As a teenager, I did not want to obtain a driver's license.  There was more than one reason, but one was the problem with carsickness.  My best friend wanted her license, and my parents really believed I should get it, so they encouraged me to take driver's education with my friend, and I did get my driver's license. I am ever grateful to my friend and my parents for their advocacy reagarding getting my driver's license.  And, I discovered that I did not get car sick when I drove.

I remember the first time Lisenby and I went to the South Plains Fair http://www.southplainsfair.com/.  He loved the rides. I could not convince him that I would get sick on anything that rotated.  We did several things that I could handle, like the Fun House, the roller coaster, and I do not know what else. We did the Pirate Ship, which made me a little queasy, but it was manageable. He wanted to go on some rocket ship revolver ride, and I protested heavily, but he prevailed. Part way through the ride, he recognized my distress, and was able to signal the operator that I needed off. I was done for the night. I felt bad that I ruined his night, but if he had listened to me, and gone on the ride alone (a bummer, I know) he would have had more fun that night.  We did not repeat that mistake.

I recall a plane trip from Lubbock to Waco, in the late 1980's.  The trip to Dallas was fine, but the trip from Dallas to Waco was on a very small plane. The attendant could see me becoming physically ill, and asked what would help.  He offered mints, and I said lemon: he had a cut up lemon, which saved me.  As I write this, I sweat and feel nauseous.

Even as late as the 1990's I had problems with car sickness. If I was traveling long distances, I usually laid in a supply of lemon drops or lemon heads, which really help me. I still do use them, and they still do help.

So anyway, after watching Silver Linings Playbook I realized that I could not manage the high speed of the Loop access road or the Loop itself. I took a different route home and did not pass by the Godeke Library http://www.mylubbock.us/departmental-websites/departments/library/top-navigation-library/library-branches/godeke-branch.

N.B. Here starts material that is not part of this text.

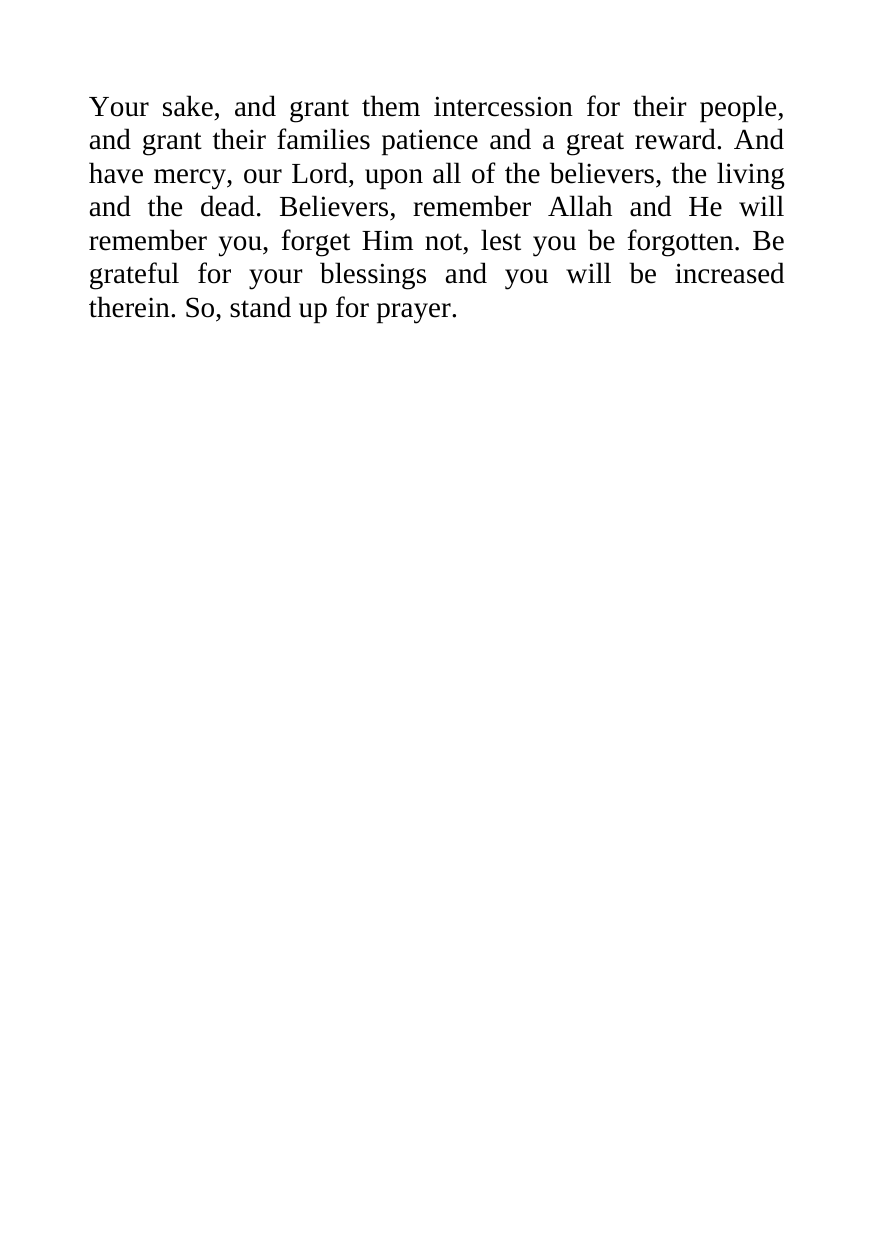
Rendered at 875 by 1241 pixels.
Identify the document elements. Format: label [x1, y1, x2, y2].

text [89, 89, 785, 323]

Which was okay.

So, today, after I did the rest of the housework I wanted to do, and the yard work I wanted to do, it was time to get cleaned up, dressed and ready for the NASW steering committee meeting we had at 3 PM.  It was held at a delicatessen in the southwest part of Lubbock. I needed to make some copies for a later in the week project, and there is a Kinko's/Fed Ex in the same shopping area, so that was convenient. On the way home, I bought take out at a local cafeteria, because I wanted corned beef and cabbage.  I did not have time, after the meeting to get to the library.

But, this was semi-planned.  The books I want are available at the Mahon Library http://www.mylubbock.us/departmental-websites/departments/library/top-navigation-library/library-branches, which is down town. So, Saturday or Sunday, I would have had to make a trip downtown. It is not that far, and is no big deal.  But, I chose not to get there.  Monday night, I will be at the board meeting for Catholic Charities, Diocese of Lubbock. It is just a few blocks north of the downtown library. So, after the board meeting, I frequently go to the Mahon Library to check out books. That is my plan for this coming Monday.

It is perfectly okay that I do not have a book to read tonight. The truth be known, I probably have several in the house that I have not read.

What is not okay is that I am now trying to deal with a slight case of vertigo, which has been brought on by the memory of other incidents.  But, I think I am okay.